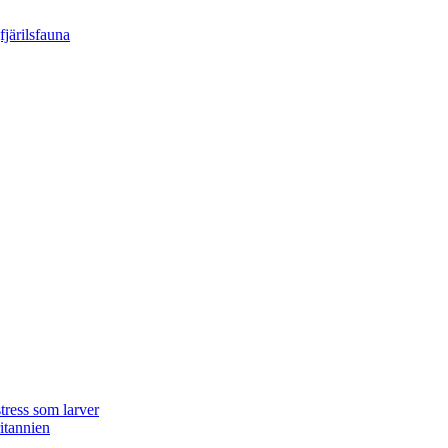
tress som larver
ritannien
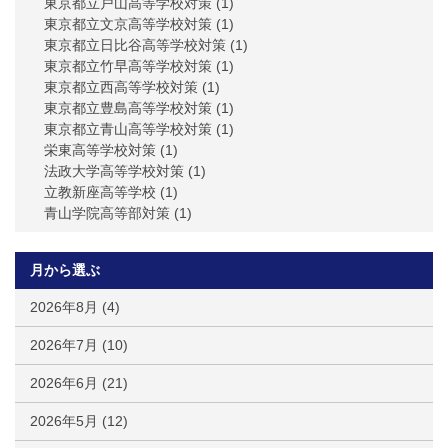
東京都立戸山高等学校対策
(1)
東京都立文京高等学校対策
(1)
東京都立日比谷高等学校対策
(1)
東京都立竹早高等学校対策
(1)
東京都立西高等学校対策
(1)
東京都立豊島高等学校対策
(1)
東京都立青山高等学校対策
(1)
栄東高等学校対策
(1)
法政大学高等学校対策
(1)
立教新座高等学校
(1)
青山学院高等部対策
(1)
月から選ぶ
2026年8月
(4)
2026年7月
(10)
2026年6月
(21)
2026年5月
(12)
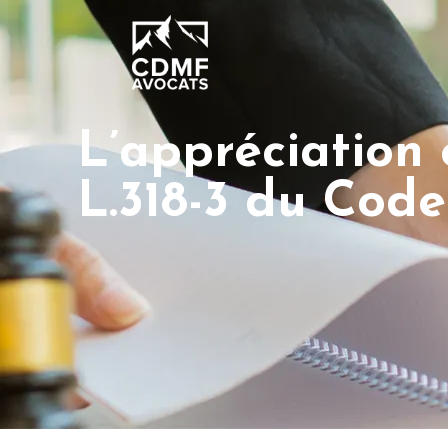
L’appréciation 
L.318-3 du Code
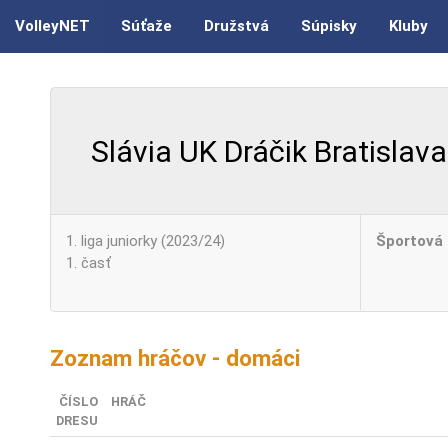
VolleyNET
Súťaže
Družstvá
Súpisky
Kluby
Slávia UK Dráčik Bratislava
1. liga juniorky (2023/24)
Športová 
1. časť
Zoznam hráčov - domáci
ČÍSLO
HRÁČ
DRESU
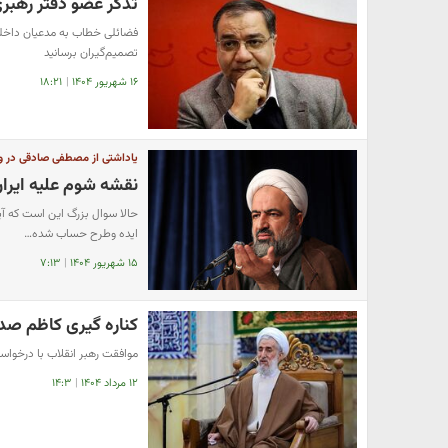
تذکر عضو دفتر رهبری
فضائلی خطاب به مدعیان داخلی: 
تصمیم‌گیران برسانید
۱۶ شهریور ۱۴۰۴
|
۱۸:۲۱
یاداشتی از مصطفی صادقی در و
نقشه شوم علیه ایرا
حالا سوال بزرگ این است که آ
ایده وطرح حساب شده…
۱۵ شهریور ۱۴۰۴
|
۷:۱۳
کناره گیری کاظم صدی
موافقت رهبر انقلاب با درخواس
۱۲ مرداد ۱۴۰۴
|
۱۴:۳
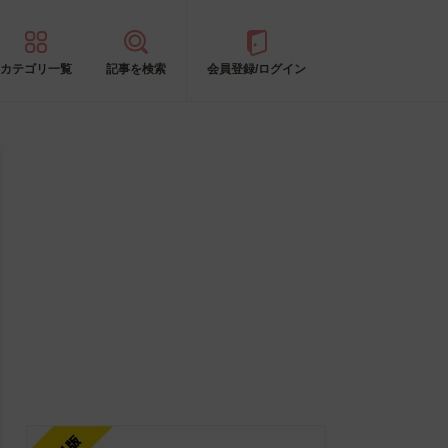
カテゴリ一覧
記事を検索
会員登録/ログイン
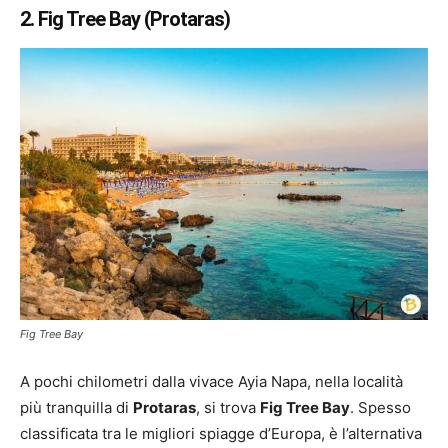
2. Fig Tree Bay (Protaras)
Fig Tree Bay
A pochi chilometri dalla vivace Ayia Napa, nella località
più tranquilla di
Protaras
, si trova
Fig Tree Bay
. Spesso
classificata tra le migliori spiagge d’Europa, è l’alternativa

........

— Problem description —
I'd like the material duplicated exactly, without its pictures.

— Solved problem —
tress som larver
ritannien
東京都立戸山高等学校対策
(1)
東京都立文京高等学校対策
(1)
東京都立日比谷高等学校対策
(1)
東京都立竹早高等学校対策
(1)
東京都立西高等学校対策
(1)
東京都立豊島高等学校対策
(1)
東京都立青山高等学校対策
(1)
栄東高等学校対策
(1)
法政大学高等学校対策
(1)
立教新座高等学校
(1)
青山学院高等部対策
(1)
月から選ぶ
2026年8月
(4)
2026年7月
(10)
2026年6月
(21)
2026年5月
(12)
L’appréciation 
L.318-3 du Code
VolleyNET
Súťaže
Družstvá
Súpisky
Kluby
Slávia UK Dráčik Bratislava
1. liga juniorky (2023/24)
Športová 
1. časť
Zoznam hráčov - domáci
ČÍSLO
HRÁČ
DRESU
تذکر عضو دفتر رهبری
فضائلی خطاب به مدعیان داخلی: 
تصمیم‌گیران برسانید
۱۶ شهریور ۱۴۰۴
|
۱۸:۲۱
یاداشتی از مصطفی صادقی در و
نقشه شوم علیه ایرا
حالا سوال بزرگ این است که آ
ایده وطرح حساب شده…
۱۵ شهریور ۱۴۰۴
|
۷:۱۳
کناره گیری کاظم صدی
موافقت رهبر انقلاب با درخواس
۱۲ مرداد ۱۴۰۴
|
۱۴:۳
カテゴリ一覧
記事を検索
会員登録/ログイン
2. Fig Tree Bay (Protaras)
Fig Tree Bay
A pochi chilometri dalla vivace Ayia Napa, nella località
più tranquilla di
Protaras
, si trova
Fig Tree Bay
. Spesso
classificata tra le migliori spiagge d’Europa, è l’alternativa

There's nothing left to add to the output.